This should be self explanatory and relatively efficient.

str = str.split("")
for(var i = 0; i < str.length; i++) {
    var c = str[i];
    var j = arr1.indexOf(c);
    str[i] = arr2[j];
}
str = str.join("");

I'd use a mapping for this kind of thing though.

9 Comments

I think it may be this: str[i] = arr2[j];
Indeed, I missed that. This doesn't work. I wonder why @user3184807 said it does.
Strings in JS are immutable so you can't do str[i] = arr2[j];.
using a tmp string and a appending it, will work but it's probably slowish. joining an array is hardly going to be any quicker though
what if indexOf return -1
|
0
var str = "ajdisoiureenvmcnmvm"
var arr1 = ["e","t","a","i","n","o","h","r","d","q","l","c","u","m","w","f","s","g","y","p","b","v","k","j","x","z"]
var arr2 = ["m","i","e","n","v","r","d","j","s","o","u","c","b","a","f","g","h","k","l","p","q","t","w","x","z","y"]

newStr = str.split("");
for (var i=0, len=newStr.length; i<len; i++)
{
    index = arr2.indexOf(newStr[i]);
    if(index>=0)
        newStr[i] = arr1[index];
}
str = newStr.join("");
console.log(str);

Comments

0

Probably a more straight forward approach is to put the original string into an array first so you can manipulate it more easily character by character:

var arr1 = ["e","t","a","i","n","o","h","r","d","q","l","c","u","m","w","f","s","g","y","p","b","v","k","j","x","z"];
var arr2 = ["m","i","e","n","v","r","d","j","s","o","u","c","b","a","f","g","h","k","l","p","q","t","w","x","z","y"];
var str = "ajdisoiureenvmcnmvm";
var data = str.split(""), index;
for (var i = 0; i < arr2.length; i++) {
    index = str.indexOf(arr2[i]);
    if (index >= 0) {
        data[index] = arr1[i];
    }
}
// build the string back again
str = data.join("");

Working demo: http://jsfiddle.net/jfriend00/fAQTe/

1 Comment

you'd be better off doing str.split("")
0

It depends on your definition of "efficient." With that structure, it's quite hard to be efficient. But something like this is functional and short:

var rex = new RegExp("[" + arr1.join("") + "]", "g");
var result = str.replace(rex, function(letter) {
    var index = arr1.indexOf(letter);
    return index === -1 ? letter : arr2[index];
});

Live Example | Live Source

There, we create a regular expression using a character class to match each of the source characters, then do a replacement operation using a function to look up the replacement (if any) from the arrays.

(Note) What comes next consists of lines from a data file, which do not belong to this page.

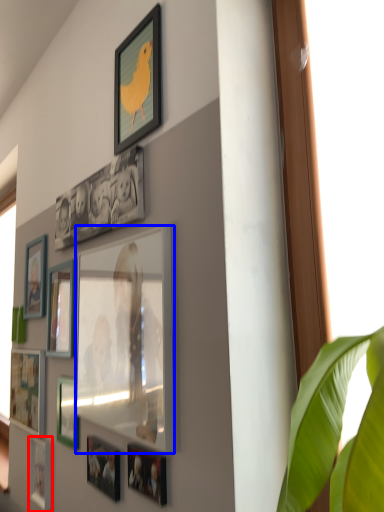
Question: Which object appears farthest to the camera in this image, picture frame (highlighted by a red box) or picture frame (highlighted by a blue box)?

Choices:
 (A) picture frame
 (B) picture frame

Answer: (A)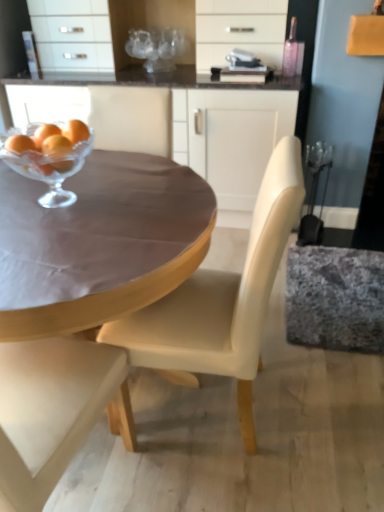
The height and width of the screenshot is (512, 384). In order to click on free region under clear glass bowl at center (from a real-world perspective) in this screenshot , I will do `click(60, 193)`.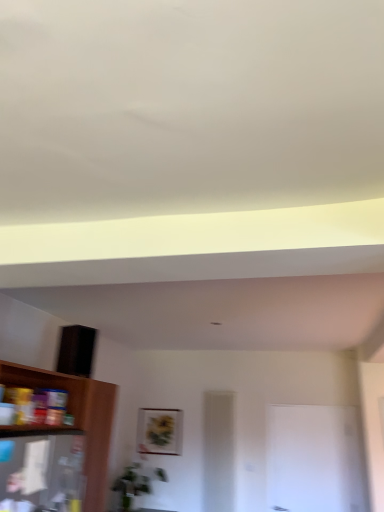
Consider the image. What is the approximate height of wooden shelf at lower left?

It is 1.29 meters.

What do you see at coordinates (159, 431) in the screenshot? I see `matte gold picture frame at center` at bounding box center [159, 431].

Locate an element on the screen. wooden shelf at lower left is located at coordinates 78,419.

In terms of width, does matte gold picture frame at center look wider or thinner when compared to wooden shelf at lower left?

Clearly, matte gold picture frame at center has less width compared to wooden shelf at lower left.

Does point (146, 422) come closer to viewer compared to point (92, 507)?

No, it is behind (92, 507).

What's the angular difference between matte gold picture frame at center and wooden shelf at lower left's facing directions?

89 degrees.

From the image's perspective, is matte gold picture frame at center located above or below wooden shelf at lower left?

matte gold picture frame at center is situated lower than wooden shelf at lower left in the image.

Does white glossy door at center appear on the right side of wooden shelf at lower left?

Correct, you'll find white glossy door at center to the right of wooden shelf at lower left.

Is white glossy door at center aimed at wooden shelf at lower left?

No, white glossy door at center is not aimed at wooden shelf at lower left.

From a real-world perspective, which object stands above the other?

From a 3D spatial view, white glossy door at center is above.

This screenshot has width=384, height=512. In order to click on shelf on the left of white glossy door at center in this screenshot , I will do `click(78, 419)`.

Is point (111, 428) closer to viewer compared to point (149, 426)?

Yes, it is.

Is wooden shelf at lower left positioned with its back to matte gold picture frame at center?

That's not correct — wooden shelf at lower left is not looking away from matte gold picture frame at center.

Locate an element on the screen. This screenshot has height=512, width=384. shelf in front of the matte gold picture frame at center is located at coordinates (78, 419).

Between wooden shelf at lower left and matte gold picture frame at center, which one has smaller width?

With smaller width is matte gold picture frame at center.

Would you say wooden shelf at lower left is inside or outside white glossy door at center?

wooden shelf at lower left is not inside white glossy door at center, it's outside.

Is wooden shelf at lower left smaller than white glossy door at center?

Actually, wooden shelf at lower left might be larger than white glossy door at center.

Which is farther, (104, 464) or (282, 459)?

The point (282, 459) is more distant.

Which object is positioned more to the right, white glossy door at center or matte gold picture frame at center?

white glossy door at center is more to the right.

Could you tell me if white glossy door at center is facing matte gold picture frame at center?

No, white glossy door at center is not aimed at matte gold picture frame at center.

Does white glossy door at center come in front of matte gold picture frame at center?

Yes, white glossy door at center is in front of matte gold picture frame at center.

From the image's perspective, is matte gold picture frame at center on white glossy door at center?

Indeed, from the image's perspective, matte gold picture frame at center is shown above white glossy door at center.

From the picture: Is matte gold picture frame at center thinner than white glossy door at center?

Indeed, matte gold picture frame at center has a lesser width compared to white glossy door at center.

Are matte gold picture frame at center and white glossy door at center far apart?

Indeed, matte gold picture frame at center is not near white glossy door at center.

You are a GUI agent. You are given a task and a screenshot of the screen. Output one action in this format:
    pyautogui.click(x=<x>, y=<y>)
    Task: Click on the shelf that appears below the matte gold picture frame at center (from a real-world perspective)
    The image size is (384, 512).
    Given the screenshot: What is the action you would take?
    pyautogui.click(x=78, y=419)

Find the location of a particular element. Image resolution: width=384 pixels, height=512 pixels. glass door on the right of the wooden shelf at lower left is located at coordinates (314, 459).

When comparing their distances from matte gold picture frame at center, does wooden shelf at lower left or white glossy door at center seem further?

wooden shelf at lower left lies further to matte gold picture frame at center than the other object.

Looking at the image, which one is located closer to white glossy door at center, matte gold picture frame at center or wooden shelf at lower left?

matte gold picture frame at center is positioned closer to the anchor white glossy door at center.

From the image, which object appears to be nearer to wooden shelf at lower left, matte gold picture frame at center or white glossy door at center?

Among the two, matte gold picture frame at center is located nearer to wooden shelf at lower left.

Which object lies further to the anchor point matte gold picture frame at center, white glossy door at center or wooden shelf at lower left?

Among the two, wooden shelf at lower left is located further to matte gold picture frame at center.

Considering their positions, is white glossy door at center positioned further to wooden shelf at lower left than matte gold picture frame at center?

The object further to wooden shelf at lower left is white glossy door at center.

From the picture: Based on their spatial positions, is wooden shelf at lower left or matte gold picture frame at center closer to white glossy door at center?

Based on the image, matte gold picture frame at center appears to be nearer to white glossy door at center.

The width and height of the screenshot is (384, 512). Identify the location of glass door located between wooden shelf at lower left and matte gold picture frame at center in the depth direction. (314, 459).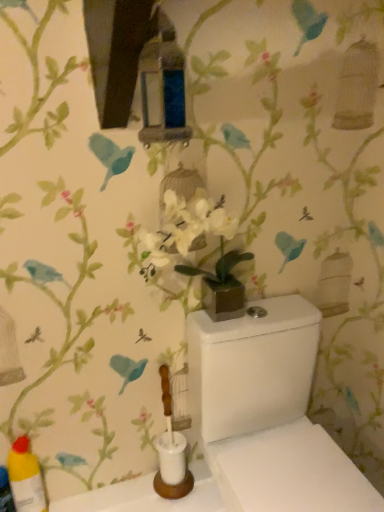
Question: Do you think yellow plastic bottle at lower left is within white glossy toilet at center, or outside of it?

Choices:
 (A) outside
 (B) inside

Answer: (A)

Question: In terms of width, does yellow plastic bottle at lower left look wider or thinner when compared to white glossy toilet at center?

Choices:
 (A) thin
 (B) wide

Answer: (A)

Question: From a real-world perspective, is yellow plastic bottle at lower left physically located above or below white glossy toilet at center?

Choices:
 (A) above
 (B) below

Answer: (B)

Question: Based on their sizes in the image, would you say white glossy toilet at center is bigger or smaller than yellow plastic bottle at lower left?

Choices:
 (A) small
 (B) big

Answer: (B)

Question: Is white glossy toilet at center wider or thinner than yellow plastic bottle at lower left?

Choices:
 (A) wide
 (B) thin

Answer: (A)

Question: From a real-world perspective, is white glossy toilet at center physically located above or below yellow plastic bottle at lower left?

Choices:
 (A) below
 (B) above

Answer: (B)

Question: From their relative heights in the image, would you say white glossy toilet at center is taller or shorter than yellow plastic bottle at lower left?

Choices:
 (A) short
 (B) tall

Answer: (B)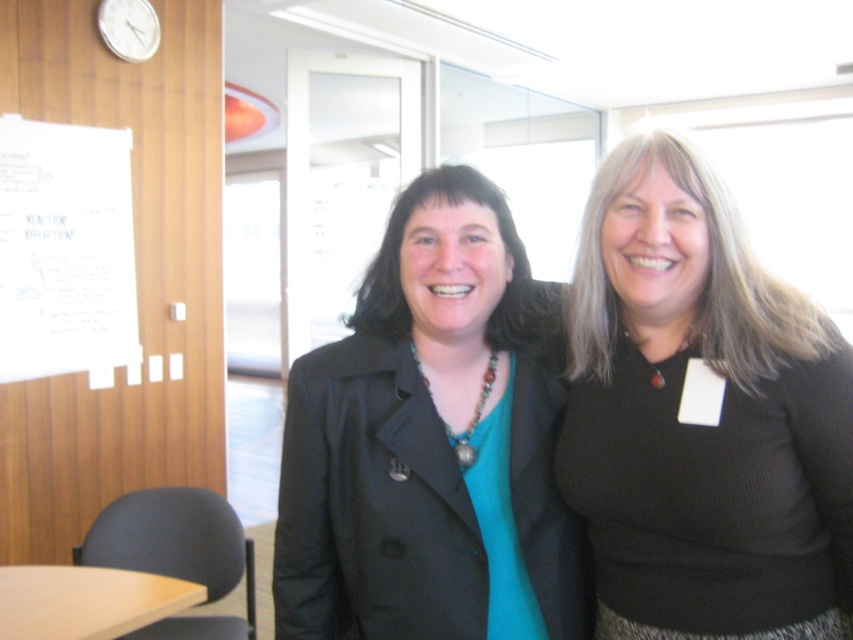
Is black ribbed sweater at right thinner than matte black jacket at center?

Yes, black ribbed sweater at right is thinner than matte black jacket at center.

Between black ribbed sweater at right and matte black jacket at center, which one is positioned lower?

matte black jacket at center

Find the location of a particular element. This screenshot has height=640, width=853. black ribbed sweater at right is located at coordinates (701, 417).

Based on the photo, is matte black jacket at center above white paper at upper left?

No.

Where is `matte black jacket at center`? matte black jacket at center is located at coordinates (431, 442).

Is point (526, 310) more distant than point (90, 182)?

No, it is in front of (90, 182).

Identify the location of matte black jacket at center. This screenshot has width=853, height=640. (431, 442).

Can you confirm if black ribbed sweater at right is shorter than white paper at upper left?

Correct, black ribbed sweater at right is not as tall as white paper at upper left.

Can you confirm if black ribbed sweater at right is positioned to the left of white paper at upper left?

No, black ribbed sweater at right is not to the left of white paper at upper left.

Between point (788, 561) and point (91, 160), which one is positioned in front?

Point (788, 561)

This screenshot has width=853, height=640. Identify the location of black ribbed sweater at right. (701, 417).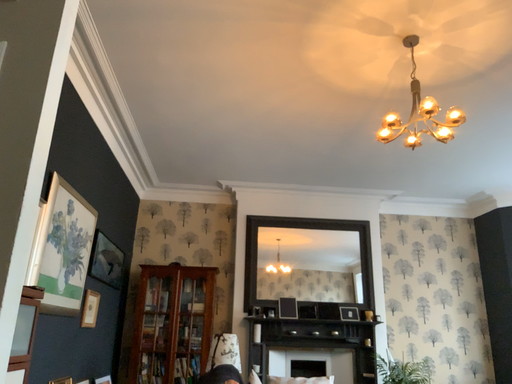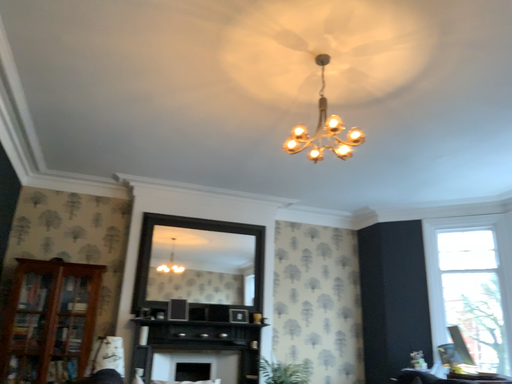
Question: Which way did the camera rotate in the video?

Choices:
 (A) rotated right
 (B) rotated left

Answer: (A)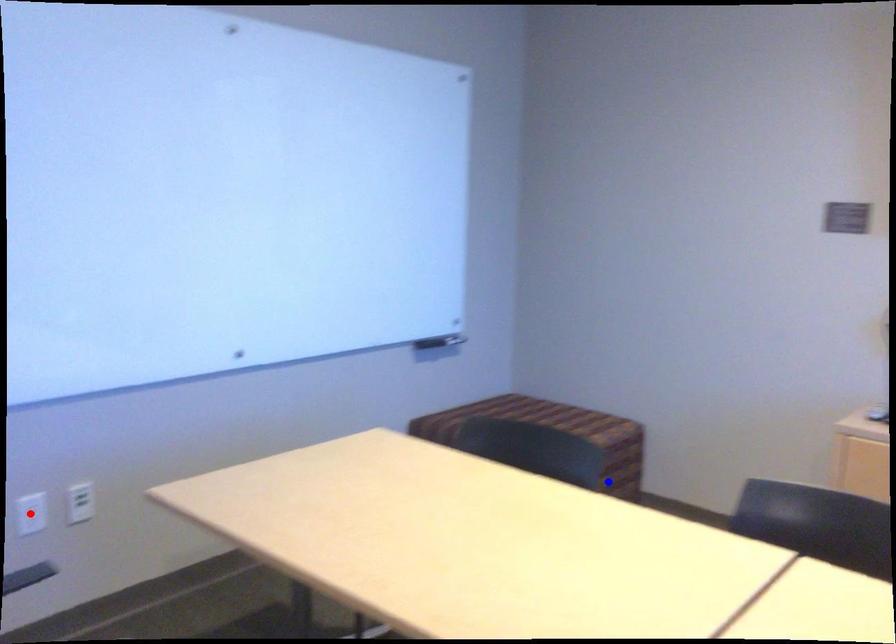
Question: Which of the two points in the image is closer to the camera?

Choices:
 (A) Blue point is closer.
 (B) Red point is closer.

Answer: (B)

Now, if you can change the structure, there are better ways, like using a map rather than arr1.indexOf. E.g.:

var map = {
    "e": "m",
    "t": "i",
    "a": "e",
    // ...
};

Then (this uses ES5's Object.keys, which can be shimmed if needed):

var rex = new RegExp("[" + Object.keys(map).join("") + "]", "g");
var result = str.replace(rex, function(letter) {
    return map[letter] || letter;
});

Comments

0

I knew you don't ask for the way to do by shell script, but it will give you the feeling how easily it can be done by tr command in this special request.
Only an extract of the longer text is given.